As Eamon Timmons of Age Action asked: ‘‘Does it mean that an older person who is medically assessed as being in need of full-time medical and nursing care, but who refuses to sign up to the new charging arrangement whereby he would pay 80 per cent of his income and up to 15 per cent of the value of his estate, would be refused essential care by the state?

‘‘In effect, it means that people who have been paralysed by stroke or who are suffering from dementia will be charged in a completely different way to people who, for example, have a heart attack or are being treated for cancer.”

In spite of this crisis, we still have a hugely wealthy society. The average income for every man, woman and child is around €36,000. Nobody would be in want or have their life chances compromised if everyone had such wealth. The problem is how it is distributed.

The ‘Masters of the Universe’ in the banks, for instance, think they are individually worth in excess of €2 million.

The government believes that the balance of the economy would be disturbed if this were to be pared back - hence the massive bailout now under way for the institutions, so brilliantly managed by these Masters of the Universe.

Brendan Drumm, whose performance has been questionable since he took over the management of the Health Service Executive (HSE) - aided and abetted by Harney - thinks it is okay for him and a few of his colleagues to share a bonus in excess of €1 million.

Is this justified on the basis that he would be earning far more than €450,000 had he remained a hospital consultant?

Obviously, it did not occur to him that this is very much part of the problem and that his mentality - which, one assumes, is widely shared in the medical profession - is a major part of the problem.

The Irish solution to the financial crisis seems increasingly a piece of madness that could impoverish this country for generations. If any one of the financial institutions now guaranteed goes under - and the likelihood of that happening seems to be increasing by the day - then this society could be saddled with a debt of something like €20 billion to €150 billion.

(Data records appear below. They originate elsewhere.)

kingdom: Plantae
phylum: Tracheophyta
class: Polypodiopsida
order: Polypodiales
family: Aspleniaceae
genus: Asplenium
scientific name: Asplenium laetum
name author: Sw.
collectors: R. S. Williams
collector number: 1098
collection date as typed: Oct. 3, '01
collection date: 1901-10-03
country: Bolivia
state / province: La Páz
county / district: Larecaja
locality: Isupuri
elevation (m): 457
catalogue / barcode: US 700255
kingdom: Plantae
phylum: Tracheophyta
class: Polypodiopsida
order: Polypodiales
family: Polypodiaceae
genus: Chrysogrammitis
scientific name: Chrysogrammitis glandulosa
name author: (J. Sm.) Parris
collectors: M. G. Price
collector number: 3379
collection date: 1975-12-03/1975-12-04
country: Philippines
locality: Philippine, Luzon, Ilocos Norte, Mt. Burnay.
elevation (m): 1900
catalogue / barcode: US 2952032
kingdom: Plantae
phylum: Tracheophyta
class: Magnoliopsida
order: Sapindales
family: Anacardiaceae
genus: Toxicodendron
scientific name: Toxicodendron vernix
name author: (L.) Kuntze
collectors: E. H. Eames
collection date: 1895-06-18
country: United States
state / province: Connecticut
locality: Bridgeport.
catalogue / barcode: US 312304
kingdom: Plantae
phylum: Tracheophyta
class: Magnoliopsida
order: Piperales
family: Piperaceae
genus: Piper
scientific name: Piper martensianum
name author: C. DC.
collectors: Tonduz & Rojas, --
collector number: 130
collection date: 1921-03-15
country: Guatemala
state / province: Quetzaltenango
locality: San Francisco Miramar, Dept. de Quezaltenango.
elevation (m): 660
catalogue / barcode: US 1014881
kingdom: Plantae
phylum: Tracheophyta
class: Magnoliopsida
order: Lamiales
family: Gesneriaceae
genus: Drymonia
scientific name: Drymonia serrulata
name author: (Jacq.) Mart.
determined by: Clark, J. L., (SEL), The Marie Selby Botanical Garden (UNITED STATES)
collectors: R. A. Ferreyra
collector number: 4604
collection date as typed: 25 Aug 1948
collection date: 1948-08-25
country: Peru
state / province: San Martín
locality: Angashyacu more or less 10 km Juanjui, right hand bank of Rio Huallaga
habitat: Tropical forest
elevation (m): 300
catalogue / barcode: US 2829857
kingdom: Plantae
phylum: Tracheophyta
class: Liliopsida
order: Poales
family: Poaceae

This would cripple the economy here for decades. Would it not have been preferable to commit to the survival of, say, AIB and the Bank of Ireland by a state takeover, and let the others go to the wall if necessary?

Isn’t it extraordinary that we have allowed our societies to become vulnerable to the vagaries of the mere facilitators of its functioning, the financial institutions?

How did we ever allow them to become so much a central part of our societies? How ever did we justify giving these penny-pushers such vast wealth and power, so much so that their greed and recklessness now threaten the economic future of our societies?